**EXERCISE MATERIAL**
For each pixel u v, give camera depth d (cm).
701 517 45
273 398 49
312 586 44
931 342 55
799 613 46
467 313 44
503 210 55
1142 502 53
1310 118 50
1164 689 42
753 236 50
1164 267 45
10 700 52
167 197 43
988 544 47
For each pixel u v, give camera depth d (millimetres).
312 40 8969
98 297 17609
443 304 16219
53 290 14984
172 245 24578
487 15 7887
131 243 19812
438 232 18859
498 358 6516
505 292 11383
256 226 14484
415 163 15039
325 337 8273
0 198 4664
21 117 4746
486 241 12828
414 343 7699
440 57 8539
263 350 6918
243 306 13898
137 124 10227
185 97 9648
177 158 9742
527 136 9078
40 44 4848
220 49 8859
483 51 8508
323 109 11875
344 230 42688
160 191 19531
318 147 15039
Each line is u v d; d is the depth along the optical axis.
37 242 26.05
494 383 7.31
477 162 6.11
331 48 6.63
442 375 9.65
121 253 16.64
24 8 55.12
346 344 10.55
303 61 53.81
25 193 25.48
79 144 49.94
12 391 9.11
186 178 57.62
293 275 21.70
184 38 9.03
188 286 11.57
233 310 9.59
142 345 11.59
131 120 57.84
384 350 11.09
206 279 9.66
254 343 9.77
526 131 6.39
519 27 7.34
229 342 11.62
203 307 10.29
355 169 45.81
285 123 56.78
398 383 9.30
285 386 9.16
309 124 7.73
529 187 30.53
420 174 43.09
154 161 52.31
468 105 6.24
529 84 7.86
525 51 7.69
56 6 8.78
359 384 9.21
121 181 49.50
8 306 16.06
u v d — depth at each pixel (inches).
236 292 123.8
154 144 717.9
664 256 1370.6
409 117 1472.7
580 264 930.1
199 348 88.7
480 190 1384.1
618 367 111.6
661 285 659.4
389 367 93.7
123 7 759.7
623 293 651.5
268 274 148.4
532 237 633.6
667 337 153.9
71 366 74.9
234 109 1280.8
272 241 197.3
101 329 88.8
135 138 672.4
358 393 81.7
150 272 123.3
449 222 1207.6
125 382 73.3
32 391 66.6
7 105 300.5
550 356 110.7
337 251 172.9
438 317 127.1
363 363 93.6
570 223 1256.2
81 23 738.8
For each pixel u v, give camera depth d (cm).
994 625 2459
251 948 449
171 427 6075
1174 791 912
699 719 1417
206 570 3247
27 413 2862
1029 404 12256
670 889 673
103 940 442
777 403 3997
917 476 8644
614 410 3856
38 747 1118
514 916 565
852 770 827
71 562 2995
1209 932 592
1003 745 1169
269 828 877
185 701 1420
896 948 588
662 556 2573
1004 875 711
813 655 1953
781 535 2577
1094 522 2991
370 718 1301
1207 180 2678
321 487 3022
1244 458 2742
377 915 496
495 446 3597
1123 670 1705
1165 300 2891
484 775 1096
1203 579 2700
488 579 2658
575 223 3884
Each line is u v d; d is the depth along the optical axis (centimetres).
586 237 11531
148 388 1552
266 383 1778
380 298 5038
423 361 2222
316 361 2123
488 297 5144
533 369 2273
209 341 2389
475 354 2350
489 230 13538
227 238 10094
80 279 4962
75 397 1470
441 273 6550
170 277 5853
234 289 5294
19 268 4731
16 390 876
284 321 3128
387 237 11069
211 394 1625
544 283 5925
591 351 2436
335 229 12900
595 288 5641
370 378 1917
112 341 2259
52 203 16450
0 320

**TO DO**
Copy out the data shown above without altering anything.

**TASK SOLUTION**
For each pixel u v, give camera depth d (cm).
701 517 45
273 398 49
312 586 44
931 342 55
799 613 46
467 313 44
503 210 55
1142 502 53
1310 118 50
1164 689 42
753 236 50
1164 267 45
10 700 52
167 197 43
988 544 47
For each pixel u v, give camera depth d (millimetres).
312 40 8969
98 297 17609
443 304 16219
53 290 14984
172 245 24578
487 15 7887
131 243 19812
438 232 18859
498 358 6516
505 292 11383
256 226 14484
415 163 15039
325 337 8273
0 198 4664
21 117 4746
486 241 12828
414 343 7699
440 57 8539
263 350 6918
243 306 13898
137 124 10227
185 97 9648
177 158 9742
527 136 9078
40 44 4848
220 49 8859
483 51 8508
323 109 11875
344 230 42688
160 191 19531
318 147 15039
Each line is u v d; d is the depth along the optical axis.
37 242 26.05
494 383 7.31
477 162 6.11
331 48 6.63
442 375 9.65
121 253 16.64
24 8 55.12
346 344 10.55
303 61 53.81
25 193 25.48
79 144 49.94
12 391 9.11
186 178 57.62
293 275 21.70
184 38 9.03
188 286 11.57
233 310 9.59
142 345 11.59
131 120 57.84
384 350 11.09
206 279 9.66
254 343 9.77
526 131 6.39
519 27 7.34
229 342 11.62
203 307 10.29
355 169 45.81
285 123 56.78
398 383 9.30
285 386 9.16
309 124 7.73
529 187 30.53
420 174 43.09
154 161 52.31
468 105 6.24
529 84 7.86
525 51 7.69
56 6 8.78
359 384 9.21
121 181 49.50
8 306 16.06
u v d — depth at each pixel (inches).
236 292 123.8
154 144 717.9
664 256 1370.6
409 117 1472.7
580 264 930.1
199 348 88.7
480 190 1384.1
618 367 111.6
661 285 659.4
389 367 93.7
123 7 759.7
623 293 651.5
268 274 148.4
532 237 633.6
667 337 153.9
71 366 74.9
234 109 1280.8
272 241 197.3
101 329 88.8
135 138 672.4
358 393 81.7
150 272 123.3
449 222 1207.6
125 382 73.3
32 391 66.6
7 105 300.5
550 356 110.7
337 251 172.9
438 317 127.1
363 363 93.6
570 223 1256.2
81 23 738.8
For each pixel u v, give camera depth d (cm).
994 625 2459
251 948 449
171 427 6075
1174 791 912
699 719 1417
206 570 3247
27 413 2862
1029 404 12256
670 889 673
103 940 442
777 403 3997
917 476 8644
614 410 3856
38 747 1118
514 916 565
852 770 827
71 562 2995
1209 932 592
1003 745 1169
269 828 877
185 701 1420
896 948 588
662 556 2573
1004 875 711
813 655 1953
781 535 2577
1094 522 2991
370 718 1301
1207 180 2678
321 487 3022
1244 458 2742
377 915 496
495 446 3597
1123 670 1705
1165 300 2891
484 775 1096
1203 579 2700
488 579 2658
575 223 3884
Each line is u v d; d is the depth along the optical axis (centimetres).
586 237 11531
148 388 1552
266 383 1778
380 298 5038
423 361 2222
316 361 2123
488 297 5144
533 369 2273
209 341 2389
475 354 2350
489 230 13538
227 238 10094
80 279 4962
75 397 1470
441 273 6550
170 277 5853
234 289 5294
19 268 4731
16 390 876
284 321 3128
387 237 11069
211 394 1625
544 283 5925
591 351 2436
335 229 12900
595 288 5641
370 378 1917
112 341 2259
52 203 16450
0 320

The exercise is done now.